Data extract:
▼▼▼
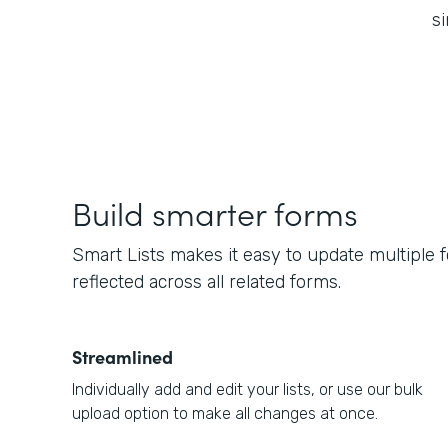
si
Build smarter forms
Smart Lists makes it easy to update multiple 
reflected across all related forms.
Streamlined
Individually add and edit your lists, or use our bulk
upload option to make all changes at once.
▲▲▲
Instruction: Can you output the lines above word for word, leaving out the picture?

Answer box:
si
Build smarter forms
Smart Lists makes it easy to update multiple 
reflected across all related forms.
Streamlined
Individually add and edit your lists, or use our bulk
upload option to make all changes at once.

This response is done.